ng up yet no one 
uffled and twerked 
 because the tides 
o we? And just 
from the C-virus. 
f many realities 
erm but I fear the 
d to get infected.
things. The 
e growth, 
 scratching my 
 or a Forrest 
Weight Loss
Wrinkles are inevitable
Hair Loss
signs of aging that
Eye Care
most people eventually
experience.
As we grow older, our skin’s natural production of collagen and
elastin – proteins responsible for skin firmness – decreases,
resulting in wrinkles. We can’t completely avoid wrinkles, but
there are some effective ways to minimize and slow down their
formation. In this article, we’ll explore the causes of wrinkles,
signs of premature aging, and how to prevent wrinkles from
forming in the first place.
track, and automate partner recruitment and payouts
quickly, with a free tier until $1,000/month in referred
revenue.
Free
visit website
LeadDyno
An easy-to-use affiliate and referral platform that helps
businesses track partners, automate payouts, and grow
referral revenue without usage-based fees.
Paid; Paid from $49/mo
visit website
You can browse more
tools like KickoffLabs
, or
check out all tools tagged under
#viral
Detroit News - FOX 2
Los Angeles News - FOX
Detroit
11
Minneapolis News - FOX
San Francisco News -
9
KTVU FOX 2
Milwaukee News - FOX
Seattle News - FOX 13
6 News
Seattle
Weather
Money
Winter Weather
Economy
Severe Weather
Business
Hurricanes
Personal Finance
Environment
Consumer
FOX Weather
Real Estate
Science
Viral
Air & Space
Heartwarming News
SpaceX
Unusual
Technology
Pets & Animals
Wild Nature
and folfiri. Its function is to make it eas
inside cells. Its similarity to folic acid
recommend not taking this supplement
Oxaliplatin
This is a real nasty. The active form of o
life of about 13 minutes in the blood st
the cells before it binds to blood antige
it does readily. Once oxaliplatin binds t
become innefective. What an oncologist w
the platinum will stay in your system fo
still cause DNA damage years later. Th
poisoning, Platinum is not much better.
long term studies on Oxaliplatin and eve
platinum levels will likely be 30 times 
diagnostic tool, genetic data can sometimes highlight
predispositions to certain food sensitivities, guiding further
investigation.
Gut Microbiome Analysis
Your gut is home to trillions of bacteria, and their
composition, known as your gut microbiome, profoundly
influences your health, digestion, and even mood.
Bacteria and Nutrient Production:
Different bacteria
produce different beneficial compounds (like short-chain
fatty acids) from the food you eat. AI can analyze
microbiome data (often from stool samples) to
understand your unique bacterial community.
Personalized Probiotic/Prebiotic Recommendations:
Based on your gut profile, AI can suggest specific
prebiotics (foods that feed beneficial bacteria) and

□ □ □ □

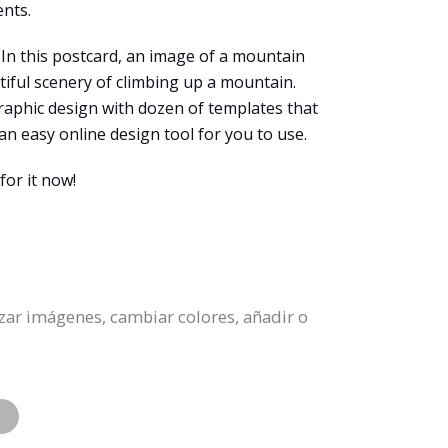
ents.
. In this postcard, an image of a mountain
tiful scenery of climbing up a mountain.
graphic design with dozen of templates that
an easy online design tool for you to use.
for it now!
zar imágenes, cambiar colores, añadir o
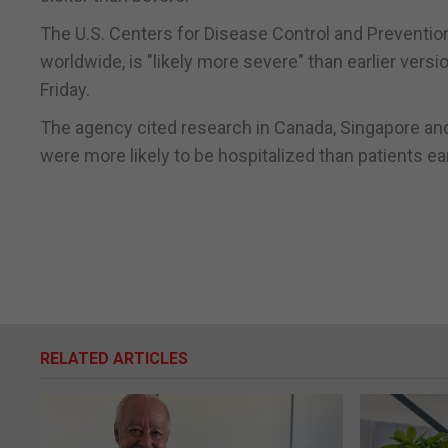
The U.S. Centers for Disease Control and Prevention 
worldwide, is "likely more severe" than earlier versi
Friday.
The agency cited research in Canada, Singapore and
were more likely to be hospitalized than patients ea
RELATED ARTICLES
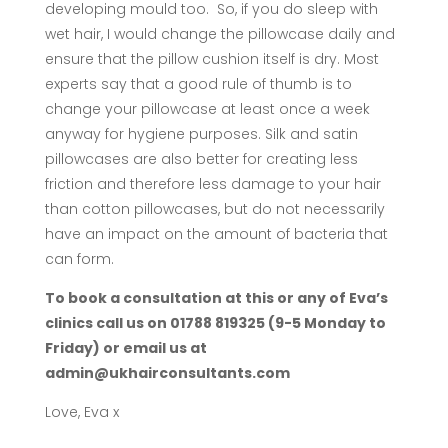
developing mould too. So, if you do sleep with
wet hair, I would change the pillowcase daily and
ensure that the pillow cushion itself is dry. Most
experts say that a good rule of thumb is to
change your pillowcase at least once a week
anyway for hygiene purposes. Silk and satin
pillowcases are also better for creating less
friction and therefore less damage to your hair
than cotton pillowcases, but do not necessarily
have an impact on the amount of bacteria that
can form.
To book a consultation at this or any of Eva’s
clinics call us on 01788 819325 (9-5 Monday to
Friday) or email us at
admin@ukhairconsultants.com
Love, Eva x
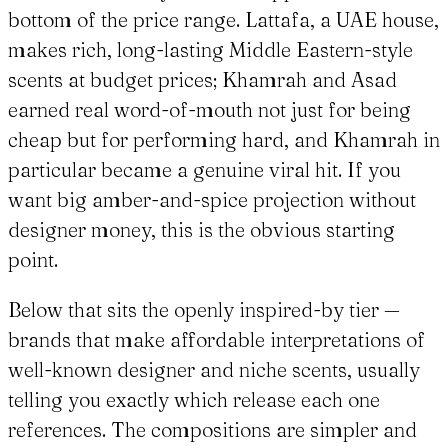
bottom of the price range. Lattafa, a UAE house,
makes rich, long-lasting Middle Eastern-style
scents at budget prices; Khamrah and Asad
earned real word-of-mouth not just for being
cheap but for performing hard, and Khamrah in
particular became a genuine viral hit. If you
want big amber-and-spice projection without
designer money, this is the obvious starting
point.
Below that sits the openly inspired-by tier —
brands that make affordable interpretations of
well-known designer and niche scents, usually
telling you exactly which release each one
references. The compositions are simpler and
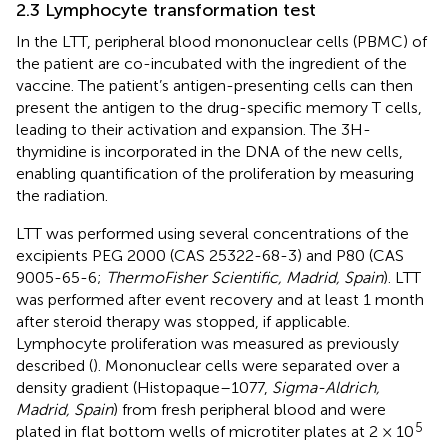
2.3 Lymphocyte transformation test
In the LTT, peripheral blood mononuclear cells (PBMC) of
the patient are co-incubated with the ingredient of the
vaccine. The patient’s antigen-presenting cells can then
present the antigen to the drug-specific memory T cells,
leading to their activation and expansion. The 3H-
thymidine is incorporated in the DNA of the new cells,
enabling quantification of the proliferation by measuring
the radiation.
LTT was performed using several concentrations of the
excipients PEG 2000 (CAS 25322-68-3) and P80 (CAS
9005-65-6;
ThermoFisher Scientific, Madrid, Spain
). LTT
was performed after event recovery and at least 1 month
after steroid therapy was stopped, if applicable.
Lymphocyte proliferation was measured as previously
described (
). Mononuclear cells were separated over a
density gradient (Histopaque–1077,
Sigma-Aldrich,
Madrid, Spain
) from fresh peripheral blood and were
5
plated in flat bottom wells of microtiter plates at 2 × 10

□ □ □ □

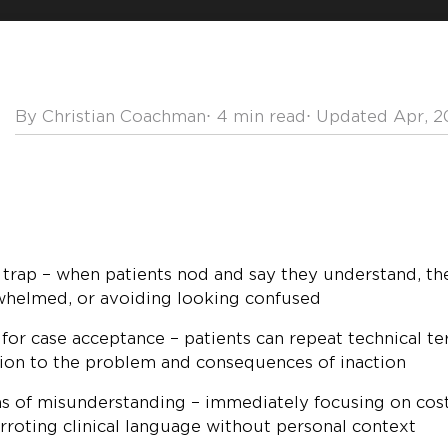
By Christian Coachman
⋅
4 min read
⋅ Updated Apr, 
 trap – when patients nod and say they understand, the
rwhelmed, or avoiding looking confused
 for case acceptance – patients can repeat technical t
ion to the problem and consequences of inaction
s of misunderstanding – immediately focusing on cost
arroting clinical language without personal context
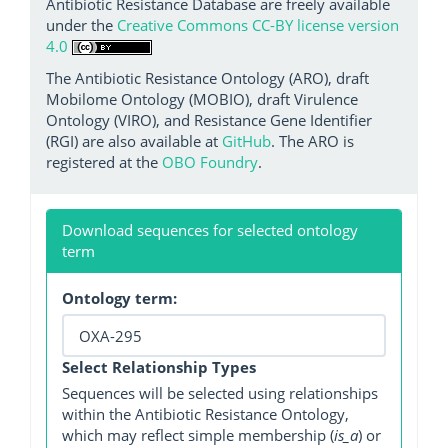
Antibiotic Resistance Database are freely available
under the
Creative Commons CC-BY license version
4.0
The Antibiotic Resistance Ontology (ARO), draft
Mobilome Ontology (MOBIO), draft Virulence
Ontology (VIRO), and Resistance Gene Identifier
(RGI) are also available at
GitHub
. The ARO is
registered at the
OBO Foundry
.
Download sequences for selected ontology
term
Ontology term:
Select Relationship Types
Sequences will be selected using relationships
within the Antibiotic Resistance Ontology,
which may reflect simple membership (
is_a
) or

□ □ □ □

## What is expected
Retype exactly, and only, the lines above from the one where "Weight Loss" occurs up to and including the one where "long term studies on Oxaliplatin and eve" occurs.

## Exercise response
Weight Loss
Wrinkles are inevitable
Hair Loss
signs of aging that
Eye Care
most people eventually
experience.
As we grow older, our skin’s natural production of collagen and
elastin – proteins responsible for skin firmness – decreases,
resulting in wrinkles. We can’t completely avoid wrinkles, but
there are some effective ways to minimize and slow down their
formation. In this article, we’ll explore the causes of wrinkles,
signs of premature aging, and how to prevent wrinkles from
forming in the first place.
track, and automate partner recruitment and payouts
quickly, with a free tier until $1,000/month in referred
revenue.
Free
visit website
LeadDyno
An easy-to-use affiliate and referral platform that helps
businesses track partners, automate payouts, and grow
referral revenue without usage-based fees.
Paid; Paid from $49/mo
visit website
You can browse more
tools like KickoffLabs
, or
check out all tools tagged under
#viral
Detroit News - FOX 2
Los Angeles News - FOX
Detroit
11
Minneapolis News - FOX
San Francisco News -
9
KTVU FOX 2
Milwaukee News - FOX
Seattle News - FOX 13
6 News
Seattle
Weather
Money
Winter Weather
Economy
Severe Weather
Business
Hurricanes
Personal Finance
Environment
Consumer
FOX Weather
Real Estate
Science
Viral
Air & Space
Heartwarming News
SpaceX
Unusual
Technology
Pets & Animals
Wild Nature
and folfiri. Its function is to make it eas
inside cells. Its similarity to folic acid
recommend not taking this supplement
Oxaliplatin
This is a real nasty. The active form of o
life of about 13 minutes in the blood st
the cells before it binds to blood antige
it does readily. Once oxaliplatin binds t
become innefective. What an oncologist w
the platinum will stay in your system fo
still cause DNA damage years later. Th
poisoning, Platinum is not much better.
long term studies on Oxaliplatin and eve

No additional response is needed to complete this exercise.